I do the entire assembly inside the jig. My only problem is that this jig won't fit under my reloading press. I would much rather seat my anvils using my press. If I had to do it again, I'd have made a grid of 4x25 holes so after assembly(with a backer plate underneath), I could run everything through my press and get all the anvils seated perfectly. To do it even more cleanly, I'd probably build a shelf with a hole for the ram to travel through so I could do the primer assembly right in the press. I'd just slide the plate around and smash the anvils in as I wet each primer.

BTW, I typically wet either 5 or 10 primers, then seat all the anvils at once. Using my hypodermic needle, it goes fast. If I could press-seat the anvils, it would go quicker yet. I can wet 10 primers in about 10-15 seconds. Handling anvils and cups with forceps is the way to go. Tweezers are tedious, and fingers are clumsy. I use a reverse grip with my index finger and thumb through the forceps holes and the jaws extending out past my pinky finger.
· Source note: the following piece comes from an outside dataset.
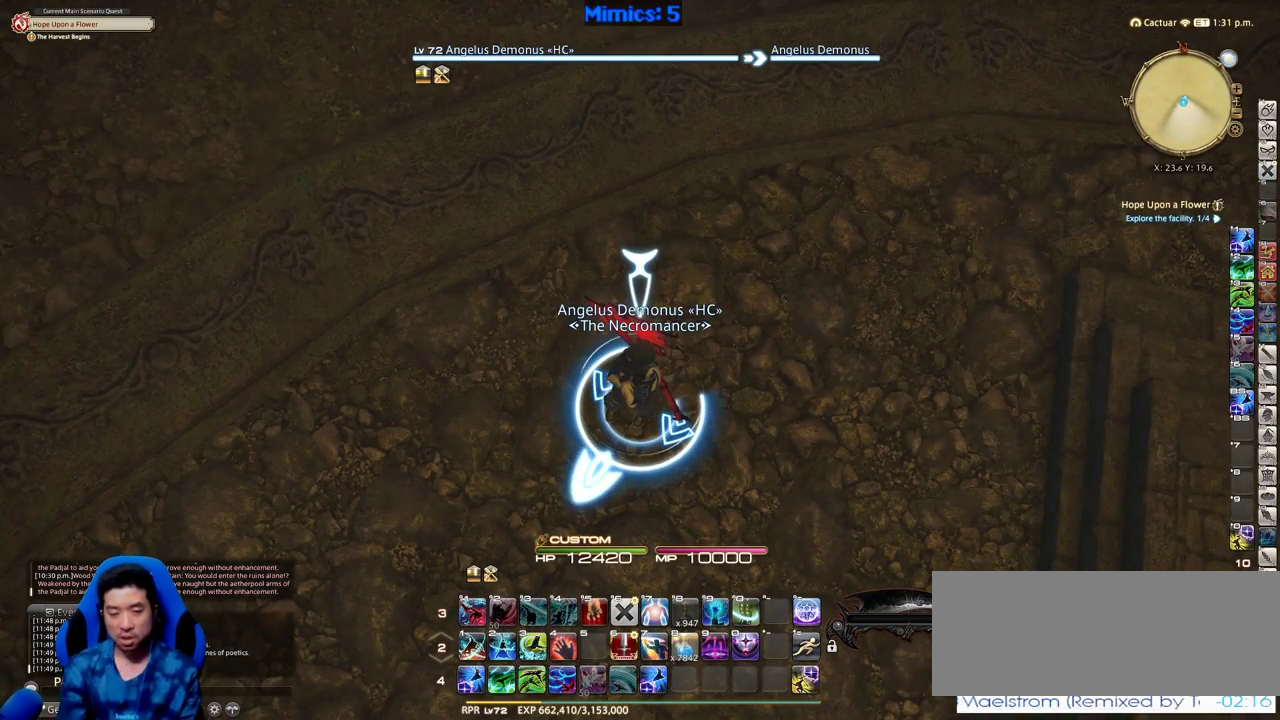
{"keys": ["p"], "events": [[200, "p", "down"]]}
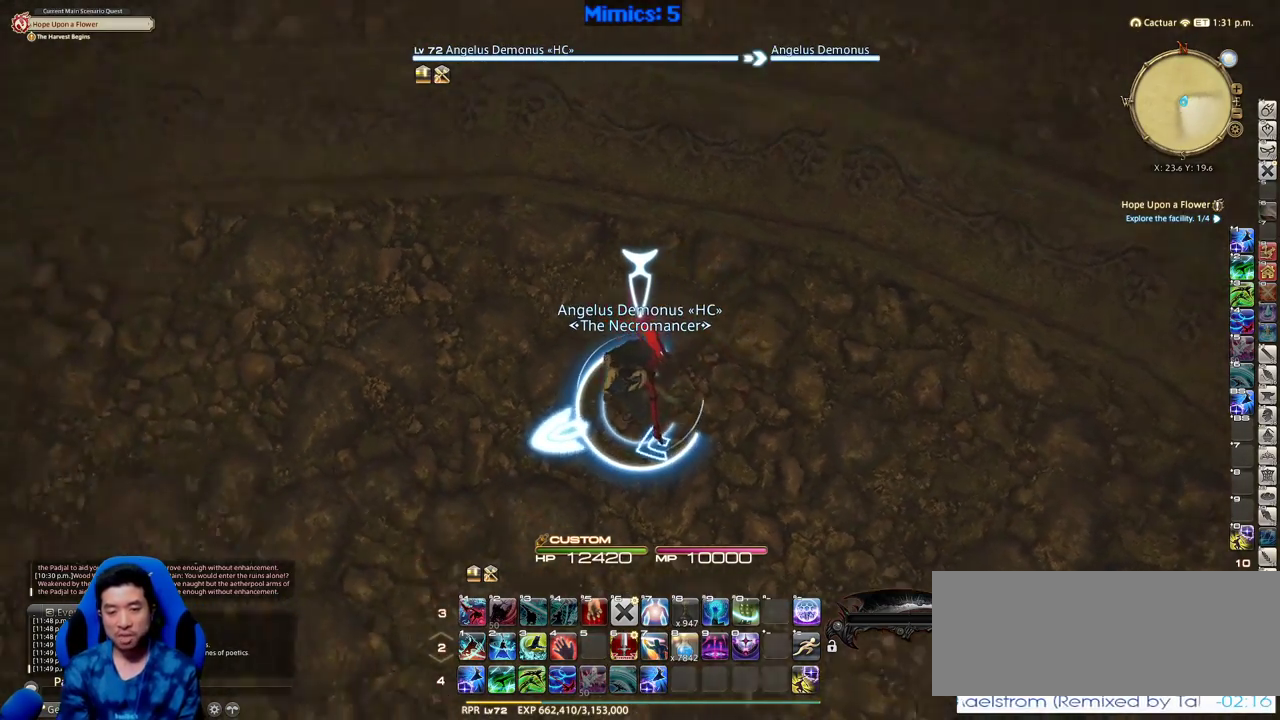
{"keys": ["p"], "events": [[266, "minus", "down"], [400, "minus", "up"]]}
Ideally, if I had a small CNC mill, these holes would be milled instead of drilled. That would give cleaner holes, and obviously more perfect spacing.

I really do need to make a video at some point.

For those who haven't read back to the beginning of this thread page 1 and page 2 of this thread have a bunch of pictures of the process.

Castloader
01-13-2022, 01:12 PM
I have a drill press...I wonder how much force it would generate. :idea:

mvintx
01-13-2022, 05:18 PM
I have a drill press...I wonder how much force it would generate. :idea:

Only as much as you want to exert.

Put a piece of round stock in the chuck, use a piece of flat plate to set the primer on and press away. Some guys use an arbor press and they're capable of much more force than a drill press.

Castloader
01-13-2022, 08:51 PM
I just put myself on the clock making 100 primers (Batch 6). 51 minutes, not including removing the dimple, but I spent at least 5 minutes scrubbing out and drying my mortar & pestle, as well as making a couple other minor errors. Some things have come to light:

-As noted over on Mewe group, the Lead Nitrate should be ground finely in the mortar & pestle before use. The mixture was much easier to get into the cups when it was ground up and less "grainy".

-I skipped the paper wad on this batch. Folks over at Mewe said it's unnecessary and you get up to 100 more fps when you eliminate it. Plus faster assembly. I did note that the anvils were easier to seat. My hand could generate plenty of force with the flat punch to seat these appropriately. With this discovery, I have no need to use the drill press, or any other press to seat the anvils.

I am wet priming my cases as a standard practice now. I like knowing that I won't lose any anvils in the drying process, and I won't have any primer AD's when seating. It also seems safer to store the primers right in the brass since I have no other safe storage method. I can dry them in my Instant Pot right inside the cases which suits me.

P Flados
01-14-2022, 12:00 AM
Todays effort include two batches of 50 with a combined time of 36 minutes. One batch took a bit longer due to issues seating RP anvils. These anvils have legs with a "foot" that tends to catch on the edge of the cup.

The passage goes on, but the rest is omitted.